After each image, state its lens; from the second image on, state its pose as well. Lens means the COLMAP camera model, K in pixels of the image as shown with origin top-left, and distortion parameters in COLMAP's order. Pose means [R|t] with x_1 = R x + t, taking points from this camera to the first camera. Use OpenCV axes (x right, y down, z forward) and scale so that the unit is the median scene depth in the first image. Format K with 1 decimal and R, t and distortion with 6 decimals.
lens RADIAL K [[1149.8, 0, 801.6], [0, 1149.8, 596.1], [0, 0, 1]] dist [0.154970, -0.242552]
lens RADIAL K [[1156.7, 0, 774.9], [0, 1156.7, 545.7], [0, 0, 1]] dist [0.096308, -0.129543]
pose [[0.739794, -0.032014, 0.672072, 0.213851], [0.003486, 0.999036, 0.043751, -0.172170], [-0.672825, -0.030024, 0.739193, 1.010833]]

Directions.
Every line of the material above is to be copied exactly.

Exercise solution.
After each image, state its lens; from the second image on, state its pose as well. Lens means the COLMAP camera model, K in pixels of the image as shown with origin top-left, and distortion parameters in COLMAP's order. Pose means [R|t] with x_1 = R x + t, taking points from this camera to the first camera. Use OpenCV axes (x right, y down, z forward) and scale so that the unit is the median scene depth in the first image. Format K with 1 decimal and R, t and distortion with 6 decimals.
lens RADIAL K [[1149.8, 0, 801.6], [0, 1149.8, 596.1], [0, 0, 1]] dist [0.154970, -0.242552]
lens RADIAL K [[1156.7, 0, 774.9], [0, 1156.7, 545.7], [0, 0, 1]] dist [0.096308, -0.129543]
pose [[0.739794, -0.032014, 0.672072, 0.213851], [0.003486, 0.999036, 0.043751, -0.172170], [-0.672825, -0.030024, 0.739193, 1.010833]]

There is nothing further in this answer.